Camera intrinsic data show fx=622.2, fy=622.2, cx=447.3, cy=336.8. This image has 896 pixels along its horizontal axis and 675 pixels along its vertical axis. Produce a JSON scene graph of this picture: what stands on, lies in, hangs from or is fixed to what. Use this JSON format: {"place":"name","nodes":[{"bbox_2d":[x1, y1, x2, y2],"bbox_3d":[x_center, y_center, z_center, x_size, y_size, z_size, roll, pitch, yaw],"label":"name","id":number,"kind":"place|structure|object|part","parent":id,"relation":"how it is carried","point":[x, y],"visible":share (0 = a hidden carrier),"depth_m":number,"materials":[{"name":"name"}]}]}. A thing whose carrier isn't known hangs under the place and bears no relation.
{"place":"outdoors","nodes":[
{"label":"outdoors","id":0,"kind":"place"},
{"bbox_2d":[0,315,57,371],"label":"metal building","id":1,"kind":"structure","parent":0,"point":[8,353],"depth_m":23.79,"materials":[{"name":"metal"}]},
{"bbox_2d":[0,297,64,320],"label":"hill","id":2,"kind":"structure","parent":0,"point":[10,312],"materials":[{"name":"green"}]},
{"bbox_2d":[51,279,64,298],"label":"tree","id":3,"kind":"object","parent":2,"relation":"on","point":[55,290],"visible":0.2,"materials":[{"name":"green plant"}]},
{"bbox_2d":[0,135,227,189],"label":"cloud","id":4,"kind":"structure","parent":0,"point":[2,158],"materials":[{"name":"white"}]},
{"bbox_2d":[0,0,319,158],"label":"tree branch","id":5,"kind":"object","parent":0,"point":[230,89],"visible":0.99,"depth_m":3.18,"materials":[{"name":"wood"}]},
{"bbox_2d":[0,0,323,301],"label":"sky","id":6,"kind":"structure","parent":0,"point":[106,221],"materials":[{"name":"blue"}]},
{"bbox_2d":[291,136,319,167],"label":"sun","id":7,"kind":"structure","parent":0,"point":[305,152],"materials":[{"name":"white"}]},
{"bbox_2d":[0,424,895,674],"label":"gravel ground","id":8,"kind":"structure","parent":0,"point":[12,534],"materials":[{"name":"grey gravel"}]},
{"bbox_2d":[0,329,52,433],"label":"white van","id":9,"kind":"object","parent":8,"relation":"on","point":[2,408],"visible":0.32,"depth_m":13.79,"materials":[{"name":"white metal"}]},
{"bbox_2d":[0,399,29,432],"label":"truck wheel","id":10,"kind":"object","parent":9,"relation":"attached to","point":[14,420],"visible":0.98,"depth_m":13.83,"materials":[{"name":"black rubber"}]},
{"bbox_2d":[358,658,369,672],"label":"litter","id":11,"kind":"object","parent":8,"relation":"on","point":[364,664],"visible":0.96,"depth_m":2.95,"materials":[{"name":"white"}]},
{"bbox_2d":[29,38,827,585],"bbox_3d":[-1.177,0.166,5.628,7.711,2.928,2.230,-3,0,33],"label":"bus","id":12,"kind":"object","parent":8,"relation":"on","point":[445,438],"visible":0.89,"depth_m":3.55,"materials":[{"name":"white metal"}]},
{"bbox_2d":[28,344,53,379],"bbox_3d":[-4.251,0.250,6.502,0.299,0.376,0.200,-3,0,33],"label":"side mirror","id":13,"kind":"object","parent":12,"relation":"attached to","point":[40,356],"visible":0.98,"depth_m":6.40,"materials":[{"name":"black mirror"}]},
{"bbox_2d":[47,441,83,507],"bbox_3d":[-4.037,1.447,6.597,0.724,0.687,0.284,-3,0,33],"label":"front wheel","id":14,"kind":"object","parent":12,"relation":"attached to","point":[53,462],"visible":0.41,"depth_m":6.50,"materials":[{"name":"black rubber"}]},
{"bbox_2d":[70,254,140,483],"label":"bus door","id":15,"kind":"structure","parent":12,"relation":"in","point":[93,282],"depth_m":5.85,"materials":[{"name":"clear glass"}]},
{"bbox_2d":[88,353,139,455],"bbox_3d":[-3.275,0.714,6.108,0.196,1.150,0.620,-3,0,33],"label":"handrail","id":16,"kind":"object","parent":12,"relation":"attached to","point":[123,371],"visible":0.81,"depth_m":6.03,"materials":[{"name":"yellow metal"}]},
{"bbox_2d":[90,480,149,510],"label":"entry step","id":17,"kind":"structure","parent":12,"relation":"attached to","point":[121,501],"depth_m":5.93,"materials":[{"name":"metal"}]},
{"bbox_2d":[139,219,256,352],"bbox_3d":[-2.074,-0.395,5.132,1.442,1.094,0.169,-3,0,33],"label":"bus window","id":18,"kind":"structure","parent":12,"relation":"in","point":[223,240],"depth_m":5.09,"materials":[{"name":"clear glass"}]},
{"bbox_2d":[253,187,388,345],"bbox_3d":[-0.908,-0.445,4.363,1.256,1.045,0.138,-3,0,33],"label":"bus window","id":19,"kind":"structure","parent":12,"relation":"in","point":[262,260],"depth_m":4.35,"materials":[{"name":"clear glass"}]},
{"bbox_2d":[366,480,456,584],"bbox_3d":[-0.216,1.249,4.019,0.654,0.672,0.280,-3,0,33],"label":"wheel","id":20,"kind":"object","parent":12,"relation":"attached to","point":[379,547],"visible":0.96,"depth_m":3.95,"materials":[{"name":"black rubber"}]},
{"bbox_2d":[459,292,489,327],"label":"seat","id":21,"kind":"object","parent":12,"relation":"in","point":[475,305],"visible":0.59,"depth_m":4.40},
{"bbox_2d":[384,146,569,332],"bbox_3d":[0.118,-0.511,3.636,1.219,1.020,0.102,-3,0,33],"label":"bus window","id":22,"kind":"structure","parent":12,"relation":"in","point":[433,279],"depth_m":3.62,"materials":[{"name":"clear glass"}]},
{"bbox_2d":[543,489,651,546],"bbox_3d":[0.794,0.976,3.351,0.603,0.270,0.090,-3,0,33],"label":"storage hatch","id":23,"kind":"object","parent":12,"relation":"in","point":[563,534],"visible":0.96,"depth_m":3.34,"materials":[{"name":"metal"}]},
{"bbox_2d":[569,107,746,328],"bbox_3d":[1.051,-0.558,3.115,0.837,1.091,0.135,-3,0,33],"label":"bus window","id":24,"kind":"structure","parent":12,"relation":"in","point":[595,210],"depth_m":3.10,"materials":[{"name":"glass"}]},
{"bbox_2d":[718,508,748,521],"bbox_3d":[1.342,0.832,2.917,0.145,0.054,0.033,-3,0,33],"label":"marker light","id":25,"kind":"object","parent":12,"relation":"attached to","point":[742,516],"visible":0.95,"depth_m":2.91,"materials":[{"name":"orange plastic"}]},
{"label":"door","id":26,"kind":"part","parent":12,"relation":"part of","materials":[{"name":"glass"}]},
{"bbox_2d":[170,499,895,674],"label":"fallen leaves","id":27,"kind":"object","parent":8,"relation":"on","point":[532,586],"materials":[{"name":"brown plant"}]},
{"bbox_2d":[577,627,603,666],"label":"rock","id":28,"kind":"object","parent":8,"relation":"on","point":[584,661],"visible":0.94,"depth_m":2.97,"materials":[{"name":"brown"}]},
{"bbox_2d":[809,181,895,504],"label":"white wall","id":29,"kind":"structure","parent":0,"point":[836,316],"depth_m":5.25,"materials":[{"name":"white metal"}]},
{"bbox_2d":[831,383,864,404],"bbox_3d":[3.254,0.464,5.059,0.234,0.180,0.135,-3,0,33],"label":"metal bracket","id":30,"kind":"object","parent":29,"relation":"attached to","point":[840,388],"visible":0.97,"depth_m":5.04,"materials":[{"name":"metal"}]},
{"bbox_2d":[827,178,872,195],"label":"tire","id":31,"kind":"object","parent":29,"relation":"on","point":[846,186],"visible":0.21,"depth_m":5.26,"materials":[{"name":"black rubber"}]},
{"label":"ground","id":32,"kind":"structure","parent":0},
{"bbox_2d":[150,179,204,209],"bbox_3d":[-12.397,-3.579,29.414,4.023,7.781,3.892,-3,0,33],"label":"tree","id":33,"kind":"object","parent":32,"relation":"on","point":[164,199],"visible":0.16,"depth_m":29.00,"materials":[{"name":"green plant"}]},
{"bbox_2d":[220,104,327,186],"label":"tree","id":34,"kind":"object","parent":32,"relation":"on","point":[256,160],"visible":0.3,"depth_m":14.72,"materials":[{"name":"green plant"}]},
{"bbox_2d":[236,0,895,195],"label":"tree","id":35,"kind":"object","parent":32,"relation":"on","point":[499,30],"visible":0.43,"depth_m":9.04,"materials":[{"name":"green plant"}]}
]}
...
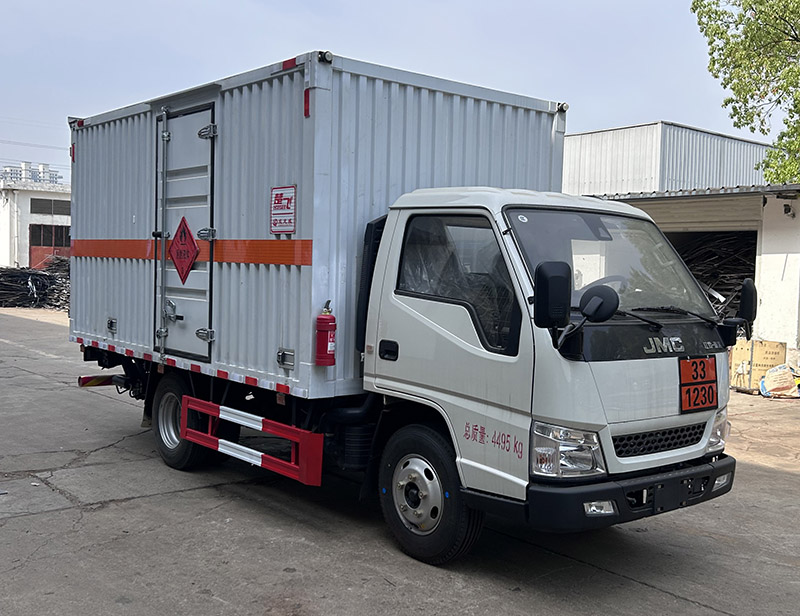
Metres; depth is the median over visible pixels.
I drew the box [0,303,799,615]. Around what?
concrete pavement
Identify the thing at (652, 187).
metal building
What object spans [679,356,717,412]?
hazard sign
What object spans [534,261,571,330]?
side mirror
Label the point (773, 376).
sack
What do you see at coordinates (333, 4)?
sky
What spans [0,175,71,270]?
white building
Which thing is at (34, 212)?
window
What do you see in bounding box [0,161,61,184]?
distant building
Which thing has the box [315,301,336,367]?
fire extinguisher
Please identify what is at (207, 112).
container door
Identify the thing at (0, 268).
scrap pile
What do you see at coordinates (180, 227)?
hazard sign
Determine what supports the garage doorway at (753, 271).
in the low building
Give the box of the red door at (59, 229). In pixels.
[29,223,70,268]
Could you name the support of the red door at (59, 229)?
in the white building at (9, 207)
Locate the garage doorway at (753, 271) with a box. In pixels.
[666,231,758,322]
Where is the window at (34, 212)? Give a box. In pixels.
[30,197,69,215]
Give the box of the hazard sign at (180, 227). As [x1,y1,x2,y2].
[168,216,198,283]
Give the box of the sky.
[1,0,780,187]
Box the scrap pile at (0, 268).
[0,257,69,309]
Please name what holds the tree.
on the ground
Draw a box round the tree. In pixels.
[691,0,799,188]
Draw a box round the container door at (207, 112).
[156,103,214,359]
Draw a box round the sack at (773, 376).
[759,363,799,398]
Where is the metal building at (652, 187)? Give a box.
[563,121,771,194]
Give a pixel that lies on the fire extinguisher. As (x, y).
---
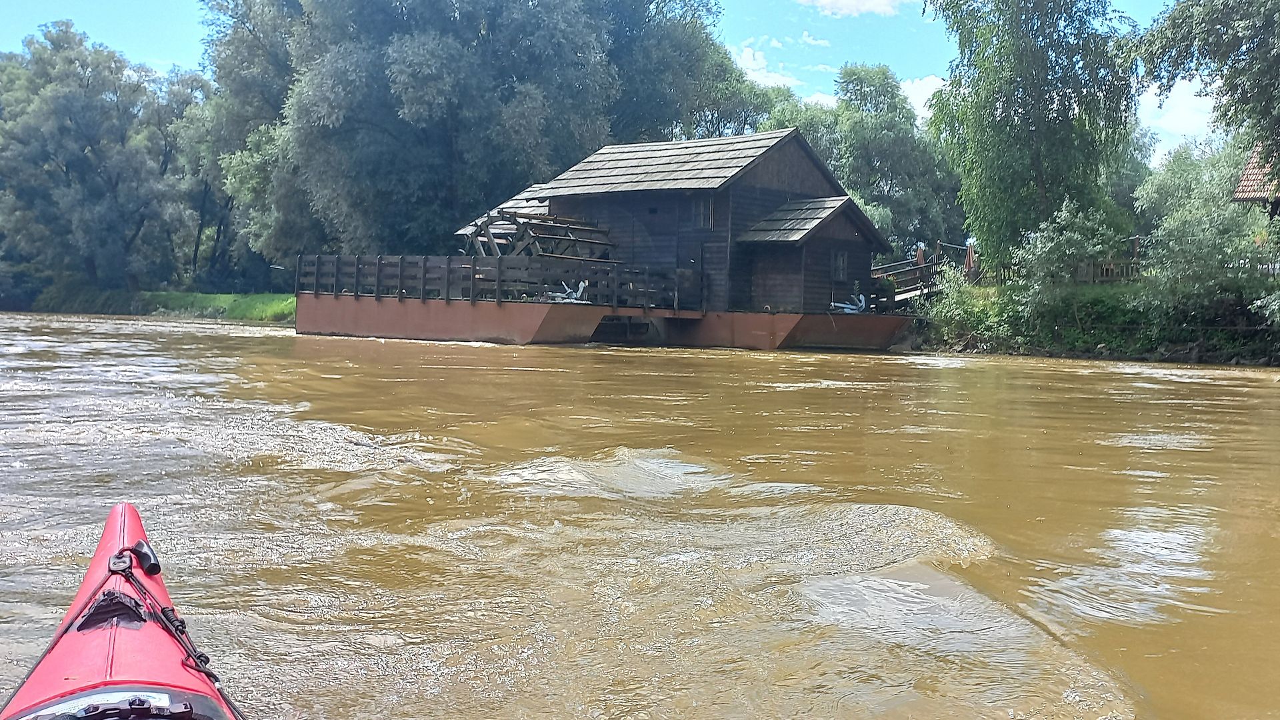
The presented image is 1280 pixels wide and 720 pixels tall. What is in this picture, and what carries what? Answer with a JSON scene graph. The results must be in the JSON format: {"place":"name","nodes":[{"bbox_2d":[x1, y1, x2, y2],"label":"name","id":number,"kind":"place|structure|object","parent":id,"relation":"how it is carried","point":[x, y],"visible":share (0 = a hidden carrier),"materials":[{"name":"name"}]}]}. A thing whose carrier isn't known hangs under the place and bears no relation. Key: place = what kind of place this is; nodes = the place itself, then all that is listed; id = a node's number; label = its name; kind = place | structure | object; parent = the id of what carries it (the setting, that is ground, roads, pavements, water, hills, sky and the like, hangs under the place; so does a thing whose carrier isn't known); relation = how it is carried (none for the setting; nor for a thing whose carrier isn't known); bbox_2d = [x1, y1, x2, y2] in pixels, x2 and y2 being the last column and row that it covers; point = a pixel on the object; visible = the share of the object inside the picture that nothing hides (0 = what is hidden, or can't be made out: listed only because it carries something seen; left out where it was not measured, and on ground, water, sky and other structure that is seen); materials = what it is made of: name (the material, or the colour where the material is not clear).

• **What you will do**
Write out exactly the lines above between the line with "Give the box of the hazard" and the line with "Give a pixel", inclusive, and nothing beyond them.

• **Output**
Give the box of the hazard sign at (180, 227). As [x1,y1,x2,y2].
[168,216,198,283]
Give the box of the sky.
[1,0,780,187]
Box the scrap pile at (0, 268).
[0,257,69,309]
Please name what holds the tree.
on the ground
Draw a box round the tree. In pixels.
[691,0,799,188]
Draw a box round the container door at (207, 112).
[156,103,214,359]
Draw a box round the sack at (773, 376).
[759,363,799,398]
Where is the metal building at (652, 187)? Give a box.
[563,121,771,194]
Give a pixel that lies on the fire extinguisher. As (x, y).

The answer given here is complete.